I was walking through the hallway at the third floor of dela Casa building. My right hand holding a piece of paper and the other two blue plastic CD cases. and three blue thick-realm folders. Beside me was my thesis-mate Moi and all I can think of is crying. This thesis won’t make me cry, I told my self.
The start of that day was already a battle. Waking up in the morning to be in time for our 8:30 call time with my adviser is the hardest thing on earth. I rushed to the bathroom and went straight to school but still lacked time management–arriving at 9am. We edit our paper until 12 and after a lunch break with friends and PH people, we decided to go back and edit our paper again.
Then, a harder battle happened.
We run through and fro the computer shop to other then print out thesis to finally pass it. The Globe’s unlimited call and text helped a lot. Nin and I were the one to print the paper while Moi was the one to run around and look for our panelist and sign our paper. When she called that Ma’am Nina signed it, we’re all fussing. It’s 3:30 and we’re beating a four-o’clock-deadline.
However, everything messed up. Our other panelist went home that left us with only one signature and after a long conversation with our adviser and RDD director, we finally accepted the defeat. We aren’t able to pass our ready paper because of two missing signatures. It broke my heart and I know, Nin’s too.
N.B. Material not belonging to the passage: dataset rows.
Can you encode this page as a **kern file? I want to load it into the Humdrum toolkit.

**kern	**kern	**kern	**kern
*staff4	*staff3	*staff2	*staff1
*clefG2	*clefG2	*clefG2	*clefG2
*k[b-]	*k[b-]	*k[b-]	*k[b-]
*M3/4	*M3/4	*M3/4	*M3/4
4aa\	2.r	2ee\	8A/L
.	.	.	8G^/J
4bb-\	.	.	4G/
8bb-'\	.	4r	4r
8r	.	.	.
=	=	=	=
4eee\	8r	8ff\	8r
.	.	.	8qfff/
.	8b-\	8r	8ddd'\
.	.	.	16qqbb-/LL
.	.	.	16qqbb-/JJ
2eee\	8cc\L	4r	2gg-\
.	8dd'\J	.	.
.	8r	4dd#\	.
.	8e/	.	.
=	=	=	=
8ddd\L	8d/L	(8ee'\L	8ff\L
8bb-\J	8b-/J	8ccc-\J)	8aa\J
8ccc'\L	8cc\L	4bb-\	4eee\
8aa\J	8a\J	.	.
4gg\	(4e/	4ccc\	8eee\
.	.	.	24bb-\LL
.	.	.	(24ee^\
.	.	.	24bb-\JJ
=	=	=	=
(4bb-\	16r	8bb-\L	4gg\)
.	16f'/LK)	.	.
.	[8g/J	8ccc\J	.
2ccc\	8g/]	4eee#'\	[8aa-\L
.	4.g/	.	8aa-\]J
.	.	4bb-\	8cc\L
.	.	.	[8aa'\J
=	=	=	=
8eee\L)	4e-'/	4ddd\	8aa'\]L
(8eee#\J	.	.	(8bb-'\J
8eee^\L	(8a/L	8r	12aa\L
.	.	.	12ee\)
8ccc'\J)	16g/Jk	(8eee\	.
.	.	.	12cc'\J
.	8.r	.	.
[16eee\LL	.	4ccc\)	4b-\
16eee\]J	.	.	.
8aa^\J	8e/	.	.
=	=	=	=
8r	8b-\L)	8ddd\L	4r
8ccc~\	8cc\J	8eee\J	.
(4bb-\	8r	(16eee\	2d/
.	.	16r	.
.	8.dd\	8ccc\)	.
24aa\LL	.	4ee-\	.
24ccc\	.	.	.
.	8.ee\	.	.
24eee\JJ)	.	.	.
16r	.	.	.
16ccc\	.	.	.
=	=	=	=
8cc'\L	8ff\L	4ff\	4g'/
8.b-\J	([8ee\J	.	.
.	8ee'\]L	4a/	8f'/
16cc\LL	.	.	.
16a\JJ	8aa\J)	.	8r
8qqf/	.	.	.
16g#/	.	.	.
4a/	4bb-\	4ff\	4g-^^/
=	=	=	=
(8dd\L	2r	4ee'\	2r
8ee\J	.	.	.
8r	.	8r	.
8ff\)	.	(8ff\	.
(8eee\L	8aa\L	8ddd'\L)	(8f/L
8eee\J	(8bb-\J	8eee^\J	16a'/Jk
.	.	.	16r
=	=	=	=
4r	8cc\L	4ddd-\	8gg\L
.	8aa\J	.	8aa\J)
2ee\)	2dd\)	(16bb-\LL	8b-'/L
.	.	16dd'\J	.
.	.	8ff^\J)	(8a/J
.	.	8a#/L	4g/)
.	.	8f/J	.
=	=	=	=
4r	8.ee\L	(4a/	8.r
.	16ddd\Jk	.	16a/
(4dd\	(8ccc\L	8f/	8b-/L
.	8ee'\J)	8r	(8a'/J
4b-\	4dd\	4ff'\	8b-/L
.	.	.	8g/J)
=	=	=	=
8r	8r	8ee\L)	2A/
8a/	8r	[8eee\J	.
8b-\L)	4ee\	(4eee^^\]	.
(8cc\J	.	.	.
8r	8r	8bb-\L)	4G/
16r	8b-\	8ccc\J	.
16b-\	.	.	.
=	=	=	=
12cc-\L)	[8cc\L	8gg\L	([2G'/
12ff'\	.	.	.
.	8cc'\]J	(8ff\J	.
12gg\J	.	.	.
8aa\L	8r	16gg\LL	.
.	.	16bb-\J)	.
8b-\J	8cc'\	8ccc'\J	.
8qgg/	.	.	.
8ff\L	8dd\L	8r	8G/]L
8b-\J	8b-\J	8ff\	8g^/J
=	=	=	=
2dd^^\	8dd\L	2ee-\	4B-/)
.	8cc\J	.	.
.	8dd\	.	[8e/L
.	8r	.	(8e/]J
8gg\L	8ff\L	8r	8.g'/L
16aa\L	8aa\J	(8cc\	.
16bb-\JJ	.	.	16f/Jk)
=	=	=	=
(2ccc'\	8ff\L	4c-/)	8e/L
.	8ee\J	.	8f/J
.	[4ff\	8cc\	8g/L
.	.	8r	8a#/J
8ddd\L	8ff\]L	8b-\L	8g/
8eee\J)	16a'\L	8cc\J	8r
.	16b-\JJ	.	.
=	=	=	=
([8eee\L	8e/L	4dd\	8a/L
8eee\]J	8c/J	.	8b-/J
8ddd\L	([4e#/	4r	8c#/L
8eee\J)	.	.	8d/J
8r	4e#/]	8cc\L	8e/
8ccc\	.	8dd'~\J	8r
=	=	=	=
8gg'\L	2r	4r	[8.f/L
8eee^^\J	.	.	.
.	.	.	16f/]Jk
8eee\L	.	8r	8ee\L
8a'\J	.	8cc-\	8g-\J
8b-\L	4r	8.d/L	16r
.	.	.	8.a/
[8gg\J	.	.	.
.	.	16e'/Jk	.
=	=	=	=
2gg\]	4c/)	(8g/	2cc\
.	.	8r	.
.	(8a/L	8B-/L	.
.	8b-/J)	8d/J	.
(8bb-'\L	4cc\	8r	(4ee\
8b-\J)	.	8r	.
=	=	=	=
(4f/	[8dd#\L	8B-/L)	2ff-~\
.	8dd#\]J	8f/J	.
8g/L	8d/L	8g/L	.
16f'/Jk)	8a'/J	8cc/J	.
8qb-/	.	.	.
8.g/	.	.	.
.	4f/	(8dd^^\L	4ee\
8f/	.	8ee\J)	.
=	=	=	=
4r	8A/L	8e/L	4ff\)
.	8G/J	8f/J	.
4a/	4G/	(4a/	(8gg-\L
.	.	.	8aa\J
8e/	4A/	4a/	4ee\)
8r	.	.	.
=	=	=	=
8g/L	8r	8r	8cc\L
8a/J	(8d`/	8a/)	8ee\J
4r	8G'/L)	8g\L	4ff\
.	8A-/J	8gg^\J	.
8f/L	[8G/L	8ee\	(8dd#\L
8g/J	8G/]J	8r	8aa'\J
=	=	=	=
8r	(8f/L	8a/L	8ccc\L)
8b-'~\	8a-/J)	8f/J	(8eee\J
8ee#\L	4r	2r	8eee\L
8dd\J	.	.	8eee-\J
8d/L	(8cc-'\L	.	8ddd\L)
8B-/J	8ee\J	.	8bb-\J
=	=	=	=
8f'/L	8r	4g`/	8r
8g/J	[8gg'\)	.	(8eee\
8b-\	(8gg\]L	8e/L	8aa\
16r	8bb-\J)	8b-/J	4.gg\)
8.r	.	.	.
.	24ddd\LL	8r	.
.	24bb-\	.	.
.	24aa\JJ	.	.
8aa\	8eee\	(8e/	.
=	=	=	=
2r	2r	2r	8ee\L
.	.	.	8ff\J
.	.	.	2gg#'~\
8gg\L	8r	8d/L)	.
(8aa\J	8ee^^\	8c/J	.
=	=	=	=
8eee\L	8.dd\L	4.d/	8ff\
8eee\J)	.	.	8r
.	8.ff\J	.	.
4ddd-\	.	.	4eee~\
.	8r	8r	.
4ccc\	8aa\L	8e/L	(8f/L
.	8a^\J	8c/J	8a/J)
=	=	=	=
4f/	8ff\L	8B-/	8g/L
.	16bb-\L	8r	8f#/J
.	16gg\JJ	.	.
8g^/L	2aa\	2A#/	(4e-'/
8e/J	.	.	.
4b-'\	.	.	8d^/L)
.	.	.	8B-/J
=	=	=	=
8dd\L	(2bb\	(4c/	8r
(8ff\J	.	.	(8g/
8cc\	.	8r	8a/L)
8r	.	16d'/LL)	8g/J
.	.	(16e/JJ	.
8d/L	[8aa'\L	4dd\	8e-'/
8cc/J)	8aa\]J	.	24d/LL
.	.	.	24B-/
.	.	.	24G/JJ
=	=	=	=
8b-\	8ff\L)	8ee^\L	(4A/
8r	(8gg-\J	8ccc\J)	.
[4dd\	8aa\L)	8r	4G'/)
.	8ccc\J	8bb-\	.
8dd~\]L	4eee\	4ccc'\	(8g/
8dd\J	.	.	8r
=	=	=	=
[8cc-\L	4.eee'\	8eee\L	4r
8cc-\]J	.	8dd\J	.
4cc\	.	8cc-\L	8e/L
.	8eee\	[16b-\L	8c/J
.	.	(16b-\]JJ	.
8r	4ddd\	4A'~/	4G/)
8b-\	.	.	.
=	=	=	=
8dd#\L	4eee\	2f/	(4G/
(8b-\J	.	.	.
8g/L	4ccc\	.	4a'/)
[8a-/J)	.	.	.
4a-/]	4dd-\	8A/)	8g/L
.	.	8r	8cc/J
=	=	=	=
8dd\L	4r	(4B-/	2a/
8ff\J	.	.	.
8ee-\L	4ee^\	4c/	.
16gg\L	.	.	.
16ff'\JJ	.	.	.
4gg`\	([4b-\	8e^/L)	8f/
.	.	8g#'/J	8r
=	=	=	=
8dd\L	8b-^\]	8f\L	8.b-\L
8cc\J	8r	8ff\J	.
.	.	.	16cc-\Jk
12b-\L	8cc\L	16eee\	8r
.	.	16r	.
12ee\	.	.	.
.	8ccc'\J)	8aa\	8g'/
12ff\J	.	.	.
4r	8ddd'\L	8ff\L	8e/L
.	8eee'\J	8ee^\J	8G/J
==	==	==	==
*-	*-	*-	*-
The walk at the hallway to the dean’s office was the critical condition. I wanted to cry for bitterness and anger but at the back of my mind, I am telling my self to be composed. That letter will save our goal–it will make us pass our paper on monday. In the Dean’s office, it was another downer because of the lack of signature but our dean was kind enough to sign it.
Going to the RDD director, I was full of bad vibes and when He finally signed on it, I felt a relief but also a still small voice telling me my defeat. Then, something happened. He uttered words that lifted my spirit up–we are nominated for the best thesis award.
Now, I understood why we didn’t passed out thesis on time–because God doesn’t just want me to be happy. He wants me to be the happiest. And true enough, we will never understand how God works. You might see your self troubled but at the end, everything works for good.